Things to do:
- A) List every person named in the opinion piece on the Exxon probe.
- B) Carry on the opinion piece about the Exxon probe from the point where it stops.

Page extract:

○ ○ ○ ○ ○

Opinion

Underwood’s Exxon probe is doomed to fail

In October, with less than three months to go before stepping down, New York Attorney General Barbara Underwood launched a desperate bid to salvage her predecessor’s failed three-year fishing expedition by filing suit against ExxonMobil in Manhattan Supreme Court. Talk about a stretch: It’s hard to understand even what wrongdoing Underwood is alleging, never mind how she can prove it.

Disgraced ex-AG Eric Schneiderman, like other headline-hunting pols, targeted the company solely for political reasons: to burnish his street cred as a crusader against fossil fuels and endear himself to “progressive” climate-change warriors. Yet Exxon’s only sin was to sell oil to people (and even New York) who demanded it for their cars, electricity and other vital purposes.

By using the state’s powerful Martin Act, enacted in 1921 to crack down on securities fraud, Underwood has broad power to pursue possible fraudulent activity without ever having to deal with the pesky issue of proving intent, or even that anyone was actually aggrieved. As AG, Schneiderman and Eliot Spitzer each used the due-process-neglecting law to boost their “Sheriff of Wall Street” image.

What specifically is Underwood’s claim? It’s that the company and its top brass, including former CEO and Secretary of State Rex Tillerson, defrauded investors by misrepresenting financial risks related to current and future climate-change regulations.

This seems the best she can do after Schneiderman’s probe came up short. Recall that at first Schneiderman alleged Exxon hoodwinked investors by knowingly concealing the future effects of climate change on the value of oil reserves. Yet in the October lawsuit, Underwood charged instead that the oil giant misled shareholders by improperly accounting for the impact of climate-related regulations on the company’s bottom line.

This theory supposes that, for internal purposes, Exxon relied on lower estimates of the cost of complying with government regulations than the estimates it used to report costs to investors. Those lower estimates led the company to invest in projects that might’ve seen lower-than-advertised returns.

Exxon calls the charge “wholly untethered to reality.” Fact is, the company utilizes widely accepted, standard accounting practices to analyze and project relevant costs. At the same time, more precise calculations are furnished when it comes to specific project costs, based on known regional factors such as local taxes and existing regulations.

○ ○ ○ ○ ○

Input data:
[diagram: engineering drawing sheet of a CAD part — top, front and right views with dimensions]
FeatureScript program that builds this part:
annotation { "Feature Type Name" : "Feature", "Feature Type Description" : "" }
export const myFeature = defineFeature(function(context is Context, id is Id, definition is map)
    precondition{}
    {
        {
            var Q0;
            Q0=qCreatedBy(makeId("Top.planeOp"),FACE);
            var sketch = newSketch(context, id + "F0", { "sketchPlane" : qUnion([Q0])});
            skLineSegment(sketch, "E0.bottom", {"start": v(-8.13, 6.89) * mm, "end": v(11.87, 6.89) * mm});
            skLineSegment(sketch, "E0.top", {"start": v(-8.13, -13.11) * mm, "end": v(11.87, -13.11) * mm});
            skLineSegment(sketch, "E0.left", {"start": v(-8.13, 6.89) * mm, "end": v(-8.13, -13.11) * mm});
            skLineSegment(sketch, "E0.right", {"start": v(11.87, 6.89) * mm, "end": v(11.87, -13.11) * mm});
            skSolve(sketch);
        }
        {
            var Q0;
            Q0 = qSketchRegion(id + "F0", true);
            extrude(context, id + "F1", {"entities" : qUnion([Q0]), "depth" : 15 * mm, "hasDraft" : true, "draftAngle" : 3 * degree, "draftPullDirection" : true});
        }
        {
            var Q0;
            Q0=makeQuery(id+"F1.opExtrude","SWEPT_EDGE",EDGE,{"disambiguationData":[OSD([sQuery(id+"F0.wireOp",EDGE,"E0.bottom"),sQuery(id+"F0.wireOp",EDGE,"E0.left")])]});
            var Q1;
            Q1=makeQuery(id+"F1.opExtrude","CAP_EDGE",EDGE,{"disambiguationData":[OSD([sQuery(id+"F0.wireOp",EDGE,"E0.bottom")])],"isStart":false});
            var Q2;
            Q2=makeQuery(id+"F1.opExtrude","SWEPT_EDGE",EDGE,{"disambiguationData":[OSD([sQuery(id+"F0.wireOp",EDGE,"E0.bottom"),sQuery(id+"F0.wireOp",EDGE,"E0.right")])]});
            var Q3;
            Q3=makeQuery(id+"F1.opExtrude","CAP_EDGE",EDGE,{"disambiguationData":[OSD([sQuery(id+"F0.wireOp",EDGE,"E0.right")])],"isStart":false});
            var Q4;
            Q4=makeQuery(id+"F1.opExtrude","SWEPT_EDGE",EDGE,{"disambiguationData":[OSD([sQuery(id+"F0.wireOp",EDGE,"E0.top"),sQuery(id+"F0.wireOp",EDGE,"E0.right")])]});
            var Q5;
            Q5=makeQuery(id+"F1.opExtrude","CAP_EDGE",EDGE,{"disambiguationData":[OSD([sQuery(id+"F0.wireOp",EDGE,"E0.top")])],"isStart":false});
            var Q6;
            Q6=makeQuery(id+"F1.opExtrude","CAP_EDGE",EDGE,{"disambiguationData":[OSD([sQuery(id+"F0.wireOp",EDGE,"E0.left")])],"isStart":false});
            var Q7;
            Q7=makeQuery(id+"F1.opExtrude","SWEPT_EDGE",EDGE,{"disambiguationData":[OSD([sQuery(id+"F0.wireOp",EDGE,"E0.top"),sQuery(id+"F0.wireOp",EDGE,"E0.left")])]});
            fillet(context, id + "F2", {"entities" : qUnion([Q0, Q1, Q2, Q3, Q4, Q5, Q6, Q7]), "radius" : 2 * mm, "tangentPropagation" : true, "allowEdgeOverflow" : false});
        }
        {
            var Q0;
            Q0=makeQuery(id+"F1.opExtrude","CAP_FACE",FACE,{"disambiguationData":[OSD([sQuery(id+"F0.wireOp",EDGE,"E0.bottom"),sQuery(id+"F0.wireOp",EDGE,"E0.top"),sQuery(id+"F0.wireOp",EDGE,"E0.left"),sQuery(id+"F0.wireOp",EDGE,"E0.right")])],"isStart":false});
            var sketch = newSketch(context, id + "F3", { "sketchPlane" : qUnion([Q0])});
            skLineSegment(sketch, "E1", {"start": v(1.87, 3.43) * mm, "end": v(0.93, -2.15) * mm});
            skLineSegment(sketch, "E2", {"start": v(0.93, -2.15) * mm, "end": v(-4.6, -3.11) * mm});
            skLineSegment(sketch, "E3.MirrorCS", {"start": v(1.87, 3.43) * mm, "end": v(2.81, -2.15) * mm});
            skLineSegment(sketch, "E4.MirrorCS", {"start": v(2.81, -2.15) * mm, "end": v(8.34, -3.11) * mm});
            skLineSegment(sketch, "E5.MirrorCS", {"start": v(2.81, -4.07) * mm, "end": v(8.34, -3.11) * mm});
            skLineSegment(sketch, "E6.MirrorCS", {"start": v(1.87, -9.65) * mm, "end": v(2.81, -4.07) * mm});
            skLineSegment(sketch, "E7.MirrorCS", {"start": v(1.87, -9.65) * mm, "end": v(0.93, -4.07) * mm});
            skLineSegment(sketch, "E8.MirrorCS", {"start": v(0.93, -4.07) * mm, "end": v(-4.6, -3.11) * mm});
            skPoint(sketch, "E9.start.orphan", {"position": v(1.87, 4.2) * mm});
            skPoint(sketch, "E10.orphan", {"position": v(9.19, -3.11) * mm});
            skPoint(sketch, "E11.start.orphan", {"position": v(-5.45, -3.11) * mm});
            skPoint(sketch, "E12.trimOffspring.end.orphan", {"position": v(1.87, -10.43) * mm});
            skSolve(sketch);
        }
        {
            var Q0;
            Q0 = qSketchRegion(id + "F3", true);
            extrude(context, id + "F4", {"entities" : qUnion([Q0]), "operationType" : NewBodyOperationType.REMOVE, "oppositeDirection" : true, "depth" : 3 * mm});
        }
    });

○ ○ ○ ○ ○

Answers in order:
- A) Barbara Underwood, Eric Schneiderman, Eliot Spitzer, Rex Tillerson

- B)
Together these principles form a sound method for accurately estimating costs and revenue.

Why would Underwood file such a weak case? Well, aside from any residual loyalty to Schneiderman or colleagues who worked on the probe, and aside from any ideological motivation of her own, there may be something else driving her action: She’s being pushed by outside lawyers (some who may dream of fame or fortune from such cases).

Indeed, one of the lawyers who signed the complaint is paid through the third-party NYU State Environmental Impact Center, which got funding from the city’s former billionaire-mayor, Mike Bloomberg. The contract requires the attorneys to focus on “matters relating to clean energy, climate change and environmental matters of regional and national importance.”

And outside lawyers don’t always need Bloomberg-style funding: Firms like Hagens Berman Sobol Shapiro have roped zealous “progressive” mayors, like Mayor Bill de Blasio, into suing Big Oil, claiming it created a “public nuisance.”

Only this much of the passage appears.